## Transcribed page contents
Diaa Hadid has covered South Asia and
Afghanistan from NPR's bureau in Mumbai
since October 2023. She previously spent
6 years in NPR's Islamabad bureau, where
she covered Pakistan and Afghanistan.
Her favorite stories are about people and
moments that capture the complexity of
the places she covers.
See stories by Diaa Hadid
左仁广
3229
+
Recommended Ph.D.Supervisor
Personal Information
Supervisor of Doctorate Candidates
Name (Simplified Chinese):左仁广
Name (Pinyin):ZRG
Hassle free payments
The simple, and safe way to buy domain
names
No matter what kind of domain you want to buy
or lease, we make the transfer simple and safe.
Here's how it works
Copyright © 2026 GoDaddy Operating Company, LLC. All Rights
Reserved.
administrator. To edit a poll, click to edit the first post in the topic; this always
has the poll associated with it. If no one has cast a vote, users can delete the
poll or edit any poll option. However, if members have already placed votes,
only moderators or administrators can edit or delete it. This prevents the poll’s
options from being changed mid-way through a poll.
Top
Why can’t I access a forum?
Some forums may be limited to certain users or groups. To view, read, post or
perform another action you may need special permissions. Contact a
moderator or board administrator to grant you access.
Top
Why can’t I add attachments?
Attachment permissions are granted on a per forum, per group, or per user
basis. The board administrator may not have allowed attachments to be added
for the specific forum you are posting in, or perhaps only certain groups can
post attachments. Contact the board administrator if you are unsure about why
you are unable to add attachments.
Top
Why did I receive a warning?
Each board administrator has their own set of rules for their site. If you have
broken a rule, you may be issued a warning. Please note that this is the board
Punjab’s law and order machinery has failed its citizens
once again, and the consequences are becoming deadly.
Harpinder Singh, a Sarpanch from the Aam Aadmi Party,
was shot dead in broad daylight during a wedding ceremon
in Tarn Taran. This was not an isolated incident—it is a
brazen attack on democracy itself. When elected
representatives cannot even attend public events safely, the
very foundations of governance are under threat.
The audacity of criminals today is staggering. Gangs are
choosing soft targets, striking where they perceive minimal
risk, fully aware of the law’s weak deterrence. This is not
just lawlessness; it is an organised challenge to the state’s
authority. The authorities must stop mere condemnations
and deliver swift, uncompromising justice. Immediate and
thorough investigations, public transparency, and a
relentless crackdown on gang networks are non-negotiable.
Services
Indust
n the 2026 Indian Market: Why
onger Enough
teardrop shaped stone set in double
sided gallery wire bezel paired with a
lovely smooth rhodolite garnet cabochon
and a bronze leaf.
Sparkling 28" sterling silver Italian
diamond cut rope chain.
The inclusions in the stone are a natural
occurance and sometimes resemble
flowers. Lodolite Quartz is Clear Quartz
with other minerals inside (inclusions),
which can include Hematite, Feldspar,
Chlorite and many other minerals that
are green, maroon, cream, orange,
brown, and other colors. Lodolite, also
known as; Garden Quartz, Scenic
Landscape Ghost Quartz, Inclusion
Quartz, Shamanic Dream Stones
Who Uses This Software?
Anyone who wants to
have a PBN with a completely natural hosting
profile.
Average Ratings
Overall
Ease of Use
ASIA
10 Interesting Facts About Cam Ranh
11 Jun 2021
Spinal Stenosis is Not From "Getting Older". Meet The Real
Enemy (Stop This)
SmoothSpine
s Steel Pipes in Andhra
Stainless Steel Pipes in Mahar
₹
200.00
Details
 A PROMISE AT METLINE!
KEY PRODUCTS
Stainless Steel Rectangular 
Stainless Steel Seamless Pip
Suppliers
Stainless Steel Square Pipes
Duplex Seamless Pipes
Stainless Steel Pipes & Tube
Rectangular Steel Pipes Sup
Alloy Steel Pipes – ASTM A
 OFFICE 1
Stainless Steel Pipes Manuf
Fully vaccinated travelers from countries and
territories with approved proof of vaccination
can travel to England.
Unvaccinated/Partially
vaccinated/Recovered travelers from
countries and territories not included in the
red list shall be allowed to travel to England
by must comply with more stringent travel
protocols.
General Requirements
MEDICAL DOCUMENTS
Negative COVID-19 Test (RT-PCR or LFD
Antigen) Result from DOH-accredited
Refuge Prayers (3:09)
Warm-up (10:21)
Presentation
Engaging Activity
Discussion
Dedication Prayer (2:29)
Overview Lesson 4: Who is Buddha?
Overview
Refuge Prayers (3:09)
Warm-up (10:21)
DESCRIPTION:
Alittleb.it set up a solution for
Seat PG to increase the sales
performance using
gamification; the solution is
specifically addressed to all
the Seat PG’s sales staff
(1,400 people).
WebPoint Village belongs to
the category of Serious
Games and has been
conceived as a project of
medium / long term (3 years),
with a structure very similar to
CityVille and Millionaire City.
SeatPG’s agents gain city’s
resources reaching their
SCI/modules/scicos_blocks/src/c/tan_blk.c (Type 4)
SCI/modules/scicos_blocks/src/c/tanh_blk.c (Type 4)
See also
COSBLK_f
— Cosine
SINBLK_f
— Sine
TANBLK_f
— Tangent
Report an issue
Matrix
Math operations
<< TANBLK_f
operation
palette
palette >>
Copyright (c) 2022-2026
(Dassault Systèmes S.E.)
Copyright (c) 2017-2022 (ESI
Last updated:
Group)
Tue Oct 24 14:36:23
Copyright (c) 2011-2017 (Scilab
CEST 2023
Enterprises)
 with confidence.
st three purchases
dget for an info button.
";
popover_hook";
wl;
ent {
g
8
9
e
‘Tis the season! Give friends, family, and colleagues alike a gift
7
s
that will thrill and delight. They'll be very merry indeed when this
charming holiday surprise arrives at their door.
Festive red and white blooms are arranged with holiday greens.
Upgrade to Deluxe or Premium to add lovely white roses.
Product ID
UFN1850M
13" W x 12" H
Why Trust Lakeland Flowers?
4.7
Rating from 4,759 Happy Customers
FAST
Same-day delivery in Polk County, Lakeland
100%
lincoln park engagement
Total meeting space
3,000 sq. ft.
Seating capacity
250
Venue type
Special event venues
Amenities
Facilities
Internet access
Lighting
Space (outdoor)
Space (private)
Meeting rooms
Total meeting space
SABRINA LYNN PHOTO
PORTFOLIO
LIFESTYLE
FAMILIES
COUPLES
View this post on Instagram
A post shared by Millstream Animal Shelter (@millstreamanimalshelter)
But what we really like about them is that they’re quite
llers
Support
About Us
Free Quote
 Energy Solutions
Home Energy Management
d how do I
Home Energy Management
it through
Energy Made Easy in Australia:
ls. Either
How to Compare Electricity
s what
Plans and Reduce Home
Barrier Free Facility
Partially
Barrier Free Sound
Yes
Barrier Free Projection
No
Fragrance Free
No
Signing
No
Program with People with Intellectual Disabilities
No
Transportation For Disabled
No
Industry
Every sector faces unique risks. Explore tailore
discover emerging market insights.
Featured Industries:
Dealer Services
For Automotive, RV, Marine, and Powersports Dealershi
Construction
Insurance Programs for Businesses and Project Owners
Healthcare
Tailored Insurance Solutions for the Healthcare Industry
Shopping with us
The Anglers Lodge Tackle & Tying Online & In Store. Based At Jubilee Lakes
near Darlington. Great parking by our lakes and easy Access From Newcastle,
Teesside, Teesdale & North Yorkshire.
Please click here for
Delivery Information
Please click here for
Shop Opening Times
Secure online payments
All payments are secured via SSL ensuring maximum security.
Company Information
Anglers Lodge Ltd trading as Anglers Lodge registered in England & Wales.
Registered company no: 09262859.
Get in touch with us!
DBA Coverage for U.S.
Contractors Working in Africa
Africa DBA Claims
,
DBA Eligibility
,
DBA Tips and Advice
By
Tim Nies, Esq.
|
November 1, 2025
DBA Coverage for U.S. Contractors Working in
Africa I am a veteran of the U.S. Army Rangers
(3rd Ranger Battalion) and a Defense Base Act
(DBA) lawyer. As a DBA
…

## ABOUT THIS EXERCISE
Each entry above is to be printed again exactly.

## SOLVED EXERCISE
Diaa Hadid has covered South Asia and
Afghanistan from NPR's bureau in Mumbai
since October 2023. She previously spent
6 years in NPR's Islamabad bureau, where
she covered Pakistan and Afghanistan.
Her favorite stories are about people and
moments that capture the complexity of
the places she covers.
See stories by Diaa Hadid
左仁广
3229
+
Recommended Ph.D.Supervisor
Personal Information
Supervisor of Doctorate Candidates
Name (Simplified Chinese):左仁广
Name (Pinyin):ZRG
Hassle free payments
The simple, and safe way to buy domain
names
No matter what kind of domain you want to buy
or lease, we make the transfer simple and safe.
Here's how it works
Copyright © 2026 GoDaddy Operating Company, LLC. All Rights
Reserved.
administrator. To edit a poll, click to edit the first post in the topic; this always
has the poll associated with it. If no one has cast a vote, users can delete the
poll or edit any poll option. However, if members have already placed votes,
only moderators or administrators can edit or delete it. This prevents the poll’s
options from being changed mid-way through a poll.
Top
Why can’t I access a forum?
Some forums may be limited to certain users or groups. To view, read, post or
perform another action you may need special permissions. Contact a
moderator or board administrator to grant you access.
Top
Why can’t I add attachments?
Attachment permissions are granted on a per forum, per group, or per user
basis. The board administrator may not have allowed attachments to be added
for the specific forum you are posting in, or perhaps only certain groups can
post attachments. Contact the board administrator if you are unsure about why
you are unable to add attachments.
Top
Why did I receive a warning?
Each board administrator has their own set of rules for their site. If you have
broken a rule, you may be issued a warning. Please note that this is the board
Punjab’s law and order machinery has failed its citizens
once again, and the consequences are becoming deadly.
Harpinder Singh, a Sarpanch from the Aam Aadmi Party,
was shot dead in broad daylight during a wedding ceremon
in Tarn Taran. This was not an isolated incident—it is a
brazen attack on democracy itself. When elected
representatives cannot even attend public events safely, the
very foundations of governance are under threat.
The audacity of criminals today is staggering. Gangs are
choosing soft targets, striking where they perceive minimal
risk, fully aware of the law’s weak deterrence. This is not
just lawlessness; it is an organised challenge to the state’s
authority. The authorities must stop mere condemnations
and deliver swift, uncompromising justice. Immediate and
thorough investigations, public transparency, and a
relentless crackdown on gang networks are non-negotiable.
Services
Indust
n the 2026 Indian Market: Why
onger Enough
teardrop shaped stone set in double
sided gallery wire bezel paired with a
lovely smooth rhodolite garnet cabochon
and a bronze leaf.
Sparkling 28" sterling silver Italian
diamond cut rope chain.
The inclusions in the stone are a natural
occurance and sometimes resemble
flowers. Lodolite Quartz is Clear Quartz
with other minerals inside (inclusions),
which can include Hematite, Feldspar,
Chlorite and many other minerals that
are green, maroon, cream, orange,
brown, and other colors. Lodolite, also
known as; Garden Quartz, Scenic
Landscape Ghost Quartz, Inclusion
Quartz, Shamanic Dream Stones
Who Uses This Software?
Anyone who wants to
have a PBN with a completely natural hosting
profile.
Average Ratings
Overall
Ease of Use
ASIA
10 Interesting Facts About Cam Ranh
11 Jun 2021
Spinal Stenosis is Not From "Getting Older". Meet The Real
Enemy (Stop This)
SmoothSpine
s Steel Pipes in Andhra
Stainless Steel Pipes in Mahar
₹
200.00
Details
 A PROMISE AT METLINE!
KEY PRODUCTS
Stainless Steel Rectangular 
Stainless Steel Seamless Pip
Suppliers
Stainless Steel Square Pipes
Duplex Seamless Pipes
Stainless Steel Pipes & Tube
Rectangular Steel Pipes Sup
Alloy Steel Pipes – ASTM A
 OFFICE 1
Stainless Steel Pipes Manuf
Fully vaccinated travelers from countries and
territories with approved proof of vaccination
can travel to England.
Unvaccinated/Partially
vaccinated/Recovered travelers from
countries and territories not included in the
red list shall be allowed to travel to England
by must comply with more stringent travel
protocols.
General Requirements
MEDICAL DOCUMENTS
Negative COVID-19 Test (RT-PCR or LFD
Antigen) Result from DOH-accredited
Refuge Prayers (3:09)
Warm-up (10:21)
Presentation
Engaging Activity
Discussion
Dedication Prayer (2:29)
Overview Lesson 4: Who is Buddha?
Overview
Refuge Prayers (3:09)
Warm-up (10:21)
DESCRIPTION:
Alittleb.it set up a solution for
Seat PG to increase the sales
performance using
gamification; the solution is
specifically addressed to all
the Seat PG’s sales staff
(1,400 people).
WebPoint Village belongs to
the category of Serious
Games and has been
conceived as a project of
medium / long term (3 years),
with a structure very similar to
CityVille and Millionaire City.
SeatPG’s agents gain city’s
resources reaching their
SCI/modules/scicos_blocks/src/c/tan_blk.c (Type 4)
SCI/modules/scicos_blocks/src/c/tanh_blk.c (Type 4)
See also
COSBLK_f
— Cosine
SINBLK_f
— Sine
TANBLK_f
— Tangent
Report an issue
Matrix
Math operations
<< TANBLK_f
operation
palette
palette >>
Copyright (c) 2022-2026
(Dassault Systèmes S.E.)
Copyright (c) 2017-2022 (ESI
Last updated:
Group)
Tue Oct 24 14:36:23
Copyright (c) 2011-2017 (Scilab
CEST 2023
Enterprises)
 with confidence.
st three purchases
dget for an info button.
";
popover_hook";
wl;
ent {
g
8
9
e
‘Tis the season! Give friends, family, and colleagues alike a gift
7
s
that will thrill and delight. They'll be very merry indeed when this
charming holiday surprise arrives at their door.
Festive red and white blooms are arranged with holiday greens.
Upgrade to Deluxe or Premium to add lovely white roses.
Product ID
UFN1850M
13" W x 12" H
Why Trust Lakeland Flowers?
4.7
Rating from 4,759 Happy Customers
FAST
Same-day delivery in Polk County, Lakeland
100%
lincoln park engagement
Total meeting space
3,000 sq. ft.
Seating capacity
250
Venue type
Special event venues
Amenities
Facilities
Internet access
Lighting
Space (outdoor)
Space (private)
Meeting rooms
Total meeting space
SABRINA LYNN PHOTO
PORTFOLIO
LIFESTYLE
FAMILIES
COUPLES
View this post on Instagram
A post shared by Millstream Animal Shelter (@millstreamanimalshelter)
But what we really like about them is that they’re quite
llers
Support
About Us
Free Quote
 Energy Solutions
Home Energy Management
d how do I
Home Energy Management
it through
Energy Made Easy in Australia:
ls. Either
How to Compare Electricity
s what
Plans and Reduce Home
Barrier Free Facility
Partially
Barrier Free Sound
Yes
Barrier Free Projection
No
Fragrance Free
No
Signing
No
Program with People with Intellectual Disabilities
No
Transportation For Disabled
No
Industry
Every sector faces unique risks. Explore tailore
discover emerging market insights.
Featured Industries:
Dealer Services
For Automotive, RV, Marine, and Powersports Dealershi
Construction
Insurance Programs for Businesses and Project Owners
Healthcare
Tailored Insurance Solutions for the Healthcare Industry
Shopping with us
The Anglers Lodge Tackle & Tying Online & In Store. Based At Jubilee Lakes
near Darlington. Great parking by our lakes and easy Access From Newcastle,
Teesside, Teesdale & North Yorkshire.
Please click here for
Delivery Information
Please click here for
Shop Opening Times
Secure online payments
All payments are secured via SSL ensuring maximum security.
Company Information
Anglers Lodge Ltd trading as Anglers Lodge registered in England & Wales.
Registered company no: 09262859.
Get in touch with us!
DBA Coverage for U.S.
Contractors Working in Africa
Africa DBA Claims
,
DBA Eligibility
,
DBA Tips and Advice
By
Tim Nies, Esq.
|
November 1, 2025
DBA Coverage for U.S. Contractors Working in
Africa I am a veteran of the U.S. Army Rangers
(3rd Ranger Battalion) and a Defense Base Act
(DBA) lawyer. As a DBA
…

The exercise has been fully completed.